▶ POLECENIA
- 1) W której miejscowości w Walii trzeba było zmienić rezerwację według tekstu o języku walijskim?
- 2) Wypisz z tekstu o języku walijskim wszystko od „Będąc w Walii” aż po „miły i pomocny.”.

▶ WYBRANY FRAGMENT
Język walijski i domki z kamienia


20150625_211641Będąc w Anglii zawsze jako tako się dogadam, nawet idzie mi to płynnie i obie strony się rozumieją w dialogu.

Będąc w Walii byłam przerażona ich językiem, a także szybkością z jaką Walijczycy się nim posługują.

A gdy sobie szłam i podziwiałam okolicę, to wszystkie domki były z … kamienia. Miało to pewien urok, chociaż pierwsza myśl jaka pojawiał się w mojej głowie była taka: Zimno!

Kamień kojarzy mi się z chłodem. I paradoksalnie w tych zimnych domkach mieszkali bardzo serdeczni ludzie, bo kogo byśmy nie spotkali na drodze, to zawsze był miły i pomocny.

Język walijski czyli kosmos jakich mało!

Wyobraźcie sobie sytuację. Jutro jedziemy do Walii. Musimy zmienić rezerwację w pierwszej miejscowości Betws-y-Coed i próbuję się skontaktować telefonicznie ale ciągle nikt nie odbiera. Jestem z Jolą w samym centrum Londynu, gdzie nie słyszę nawet własnych myśli. Dzwonię po raz enty … odbiera facet. Zaczynam mówić, facet mnie rozumie bo słucha cierpliwie, nie przerywa. Po czym słyszę słowotok, z którego rozumiem pojedynczo rzucone: Yes, Hello, No, Again…

Powtarzam powoli:

Ja:I would like to change my reservation.

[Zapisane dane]
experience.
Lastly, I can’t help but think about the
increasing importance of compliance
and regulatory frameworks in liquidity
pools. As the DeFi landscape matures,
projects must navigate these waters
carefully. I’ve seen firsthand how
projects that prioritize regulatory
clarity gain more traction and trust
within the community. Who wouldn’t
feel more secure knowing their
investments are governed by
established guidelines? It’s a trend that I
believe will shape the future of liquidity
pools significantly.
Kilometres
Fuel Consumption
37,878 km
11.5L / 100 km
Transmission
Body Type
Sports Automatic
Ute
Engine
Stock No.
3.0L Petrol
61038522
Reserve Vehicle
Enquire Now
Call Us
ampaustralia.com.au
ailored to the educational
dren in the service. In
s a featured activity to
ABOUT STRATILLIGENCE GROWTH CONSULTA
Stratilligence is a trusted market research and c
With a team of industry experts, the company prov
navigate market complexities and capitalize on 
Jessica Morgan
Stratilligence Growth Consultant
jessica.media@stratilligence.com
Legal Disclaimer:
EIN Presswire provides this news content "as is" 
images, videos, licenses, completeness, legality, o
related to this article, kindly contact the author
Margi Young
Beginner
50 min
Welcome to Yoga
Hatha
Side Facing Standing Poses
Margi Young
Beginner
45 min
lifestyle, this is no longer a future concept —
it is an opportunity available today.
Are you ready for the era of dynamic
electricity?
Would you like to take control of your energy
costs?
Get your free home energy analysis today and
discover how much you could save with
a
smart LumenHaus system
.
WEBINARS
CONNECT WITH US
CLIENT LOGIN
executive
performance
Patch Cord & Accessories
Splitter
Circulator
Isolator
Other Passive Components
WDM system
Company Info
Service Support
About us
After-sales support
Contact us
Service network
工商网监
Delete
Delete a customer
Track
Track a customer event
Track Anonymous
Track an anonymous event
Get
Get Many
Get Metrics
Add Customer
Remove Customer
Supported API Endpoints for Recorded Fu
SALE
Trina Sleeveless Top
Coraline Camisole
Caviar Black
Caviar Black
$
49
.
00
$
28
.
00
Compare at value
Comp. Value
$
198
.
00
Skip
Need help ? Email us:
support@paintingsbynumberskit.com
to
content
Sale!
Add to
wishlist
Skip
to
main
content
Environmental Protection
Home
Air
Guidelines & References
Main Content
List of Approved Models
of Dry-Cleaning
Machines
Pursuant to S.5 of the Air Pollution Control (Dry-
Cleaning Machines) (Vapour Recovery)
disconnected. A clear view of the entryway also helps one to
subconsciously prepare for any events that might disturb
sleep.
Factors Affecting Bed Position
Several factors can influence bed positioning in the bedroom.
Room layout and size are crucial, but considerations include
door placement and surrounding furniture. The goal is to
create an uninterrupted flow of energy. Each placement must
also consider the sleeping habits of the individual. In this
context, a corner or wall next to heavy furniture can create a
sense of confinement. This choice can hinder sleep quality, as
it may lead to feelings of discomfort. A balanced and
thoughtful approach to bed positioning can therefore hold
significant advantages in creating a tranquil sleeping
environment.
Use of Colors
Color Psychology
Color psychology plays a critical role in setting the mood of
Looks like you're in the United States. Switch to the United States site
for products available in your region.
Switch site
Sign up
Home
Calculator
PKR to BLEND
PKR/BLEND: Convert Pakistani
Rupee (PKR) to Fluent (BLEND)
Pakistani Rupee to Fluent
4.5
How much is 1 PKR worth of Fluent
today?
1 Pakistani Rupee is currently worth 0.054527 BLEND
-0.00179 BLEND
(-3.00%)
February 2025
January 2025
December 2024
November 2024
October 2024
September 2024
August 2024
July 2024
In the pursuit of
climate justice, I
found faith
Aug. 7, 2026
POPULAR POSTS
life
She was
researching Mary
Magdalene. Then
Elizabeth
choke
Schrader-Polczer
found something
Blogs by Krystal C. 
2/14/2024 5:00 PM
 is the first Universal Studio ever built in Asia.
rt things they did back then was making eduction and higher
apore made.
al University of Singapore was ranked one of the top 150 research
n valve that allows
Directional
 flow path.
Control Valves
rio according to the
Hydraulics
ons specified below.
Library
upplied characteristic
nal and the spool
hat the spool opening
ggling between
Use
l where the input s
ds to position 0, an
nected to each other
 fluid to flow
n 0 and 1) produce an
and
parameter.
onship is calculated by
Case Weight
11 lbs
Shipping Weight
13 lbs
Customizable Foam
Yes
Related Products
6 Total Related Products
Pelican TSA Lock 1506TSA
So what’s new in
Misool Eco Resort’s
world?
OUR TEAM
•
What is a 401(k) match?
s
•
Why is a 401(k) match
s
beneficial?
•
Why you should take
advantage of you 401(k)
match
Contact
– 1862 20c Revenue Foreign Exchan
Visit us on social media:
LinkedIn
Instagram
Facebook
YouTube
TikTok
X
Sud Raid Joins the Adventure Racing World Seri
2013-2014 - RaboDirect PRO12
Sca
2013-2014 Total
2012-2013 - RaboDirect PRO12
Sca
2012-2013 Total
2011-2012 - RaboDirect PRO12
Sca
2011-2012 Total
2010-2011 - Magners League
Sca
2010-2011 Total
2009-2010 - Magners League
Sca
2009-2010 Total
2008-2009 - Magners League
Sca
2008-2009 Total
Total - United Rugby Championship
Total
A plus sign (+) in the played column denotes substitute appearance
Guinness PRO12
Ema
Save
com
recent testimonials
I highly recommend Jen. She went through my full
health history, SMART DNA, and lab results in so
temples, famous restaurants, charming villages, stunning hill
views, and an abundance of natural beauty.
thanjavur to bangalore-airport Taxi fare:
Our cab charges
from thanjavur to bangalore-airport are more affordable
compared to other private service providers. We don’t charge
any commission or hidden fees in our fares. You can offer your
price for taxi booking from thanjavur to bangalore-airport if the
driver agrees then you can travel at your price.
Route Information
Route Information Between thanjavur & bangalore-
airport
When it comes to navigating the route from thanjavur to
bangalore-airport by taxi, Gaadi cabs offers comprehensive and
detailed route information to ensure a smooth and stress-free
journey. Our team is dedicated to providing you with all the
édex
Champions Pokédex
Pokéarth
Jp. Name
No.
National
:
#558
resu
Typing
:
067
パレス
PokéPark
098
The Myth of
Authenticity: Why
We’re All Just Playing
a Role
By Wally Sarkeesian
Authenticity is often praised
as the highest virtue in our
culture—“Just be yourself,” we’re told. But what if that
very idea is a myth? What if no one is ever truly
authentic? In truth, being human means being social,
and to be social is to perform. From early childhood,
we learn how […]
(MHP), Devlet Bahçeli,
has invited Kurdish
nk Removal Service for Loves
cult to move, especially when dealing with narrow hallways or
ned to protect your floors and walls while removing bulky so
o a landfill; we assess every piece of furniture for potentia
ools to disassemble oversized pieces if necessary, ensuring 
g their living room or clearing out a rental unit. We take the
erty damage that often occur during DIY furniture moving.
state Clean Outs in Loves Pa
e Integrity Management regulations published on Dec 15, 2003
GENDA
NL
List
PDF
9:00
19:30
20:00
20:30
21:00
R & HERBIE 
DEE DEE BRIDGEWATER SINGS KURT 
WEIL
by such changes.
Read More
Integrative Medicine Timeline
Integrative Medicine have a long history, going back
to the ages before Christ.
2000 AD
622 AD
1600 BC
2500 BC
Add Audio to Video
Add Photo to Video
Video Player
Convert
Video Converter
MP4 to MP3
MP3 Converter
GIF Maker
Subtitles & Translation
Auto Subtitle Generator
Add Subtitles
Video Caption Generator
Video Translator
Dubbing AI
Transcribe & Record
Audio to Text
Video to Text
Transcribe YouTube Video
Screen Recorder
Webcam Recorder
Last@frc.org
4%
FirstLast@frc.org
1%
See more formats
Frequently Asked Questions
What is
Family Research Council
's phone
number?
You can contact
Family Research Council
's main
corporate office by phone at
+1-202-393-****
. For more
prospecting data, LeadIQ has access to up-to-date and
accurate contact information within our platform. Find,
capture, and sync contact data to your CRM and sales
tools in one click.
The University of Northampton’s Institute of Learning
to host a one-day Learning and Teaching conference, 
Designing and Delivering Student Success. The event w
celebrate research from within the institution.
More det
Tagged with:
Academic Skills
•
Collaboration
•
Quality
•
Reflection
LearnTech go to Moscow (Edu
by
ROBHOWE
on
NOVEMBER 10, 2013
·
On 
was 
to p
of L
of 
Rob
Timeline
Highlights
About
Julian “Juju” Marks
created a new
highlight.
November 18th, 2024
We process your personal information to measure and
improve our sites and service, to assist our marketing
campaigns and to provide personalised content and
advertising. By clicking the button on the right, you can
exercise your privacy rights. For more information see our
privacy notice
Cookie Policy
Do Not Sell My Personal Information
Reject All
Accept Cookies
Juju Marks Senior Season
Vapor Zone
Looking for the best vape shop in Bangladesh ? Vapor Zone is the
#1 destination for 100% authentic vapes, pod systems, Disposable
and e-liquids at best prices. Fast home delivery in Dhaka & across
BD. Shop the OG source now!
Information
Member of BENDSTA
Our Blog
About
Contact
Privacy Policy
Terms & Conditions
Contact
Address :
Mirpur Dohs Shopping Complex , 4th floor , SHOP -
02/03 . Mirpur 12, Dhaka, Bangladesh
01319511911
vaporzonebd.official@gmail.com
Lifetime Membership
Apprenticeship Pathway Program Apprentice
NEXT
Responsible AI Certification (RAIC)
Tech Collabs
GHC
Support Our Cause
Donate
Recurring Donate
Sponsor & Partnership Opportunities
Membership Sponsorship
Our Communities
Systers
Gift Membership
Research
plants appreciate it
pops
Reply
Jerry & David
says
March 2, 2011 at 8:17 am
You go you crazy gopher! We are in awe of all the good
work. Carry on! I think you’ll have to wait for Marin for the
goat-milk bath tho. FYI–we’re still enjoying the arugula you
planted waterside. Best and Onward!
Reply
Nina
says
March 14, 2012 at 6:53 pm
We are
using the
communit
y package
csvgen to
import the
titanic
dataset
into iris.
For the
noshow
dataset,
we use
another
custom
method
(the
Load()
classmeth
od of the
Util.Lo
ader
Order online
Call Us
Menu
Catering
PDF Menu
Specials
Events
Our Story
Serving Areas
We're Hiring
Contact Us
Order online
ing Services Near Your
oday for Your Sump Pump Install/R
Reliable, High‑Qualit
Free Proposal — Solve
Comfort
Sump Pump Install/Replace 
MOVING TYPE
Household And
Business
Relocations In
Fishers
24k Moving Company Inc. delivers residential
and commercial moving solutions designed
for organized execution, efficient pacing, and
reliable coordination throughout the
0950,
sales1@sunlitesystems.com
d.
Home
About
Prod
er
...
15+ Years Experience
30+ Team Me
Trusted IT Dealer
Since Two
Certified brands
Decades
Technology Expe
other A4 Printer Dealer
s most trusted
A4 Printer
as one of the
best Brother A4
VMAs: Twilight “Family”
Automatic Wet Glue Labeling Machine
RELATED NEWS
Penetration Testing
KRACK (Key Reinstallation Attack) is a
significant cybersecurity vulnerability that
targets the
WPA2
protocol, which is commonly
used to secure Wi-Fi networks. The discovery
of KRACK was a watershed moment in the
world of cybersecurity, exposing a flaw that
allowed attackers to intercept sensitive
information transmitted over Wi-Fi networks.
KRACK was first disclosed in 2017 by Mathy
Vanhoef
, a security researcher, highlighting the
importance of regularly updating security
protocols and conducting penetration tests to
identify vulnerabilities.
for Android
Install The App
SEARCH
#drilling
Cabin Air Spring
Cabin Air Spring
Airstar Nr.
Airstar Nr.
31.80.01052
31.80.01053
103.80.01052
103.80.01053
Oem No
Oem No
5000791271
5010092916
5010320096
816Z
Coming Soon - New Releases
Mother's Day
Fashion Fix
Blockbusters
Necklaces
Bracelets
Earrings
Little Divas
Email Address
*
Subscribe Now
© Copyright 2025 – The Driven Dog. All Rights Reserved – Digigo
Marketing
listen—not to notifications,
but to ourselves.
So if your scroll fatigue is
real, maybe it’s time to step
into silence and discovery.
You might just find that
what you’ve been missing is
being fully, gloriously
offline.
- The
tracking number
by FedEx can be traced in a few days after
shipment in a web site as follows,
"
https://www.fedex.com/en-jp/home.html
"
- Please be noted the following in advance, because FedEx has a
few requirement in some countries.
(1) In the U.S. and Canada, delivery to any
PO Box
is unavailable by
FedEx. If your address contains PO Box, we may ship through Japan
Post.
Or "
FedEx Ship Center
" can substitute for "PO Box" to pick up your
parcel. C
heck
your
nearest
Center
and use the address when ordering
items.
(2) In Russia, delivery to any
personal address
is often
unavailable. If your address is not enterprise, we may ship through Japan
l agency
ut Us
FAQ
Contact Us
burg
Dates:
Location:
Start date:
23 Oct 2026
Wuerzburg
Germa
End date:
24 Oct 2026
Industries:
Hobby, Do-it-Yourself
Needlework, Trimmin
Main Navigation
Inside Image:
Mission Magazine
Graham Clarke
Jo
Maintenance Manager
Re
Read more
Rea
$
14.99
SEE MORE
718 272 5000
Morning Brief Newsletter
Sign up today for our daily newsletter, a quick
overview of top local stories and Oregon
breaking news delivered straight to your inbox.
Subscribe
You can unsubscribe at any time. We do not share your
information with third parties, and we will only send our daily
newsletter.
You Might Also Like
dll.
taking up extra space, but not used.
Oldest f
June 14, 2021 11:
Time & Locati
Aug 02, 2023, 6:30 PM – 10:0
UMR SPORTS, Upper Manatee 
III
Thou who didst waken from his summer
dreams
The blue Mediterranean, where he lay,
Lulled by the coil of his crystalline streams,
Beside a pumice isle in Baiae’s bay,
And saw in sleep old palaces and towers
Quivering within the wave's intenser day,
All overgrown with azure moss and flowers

▶ ODPOWIEDZI
- 1) W Betws-y-Coed.

- 2)
Będąc w Walii byłam przerażona ich językiem, a także szybkością z jaką Walijczycy się nim posługują.

A gdy sobie szłam i podziwiałam okolicę, to wszystkie domki były z … kamienia. Miało to pewien urok, chociaż pierwsza myśl jaka pojawiał się w mojej głowie była taka: Zimno!

Kamień kojarzy mi się z chłodem. I paradoksalnie w tych zimnych domkach mieszkali bardzo serdeczni ludzie, bo kogo byśmy nie spotkali na drodze, to zawsze był miły i pomocny.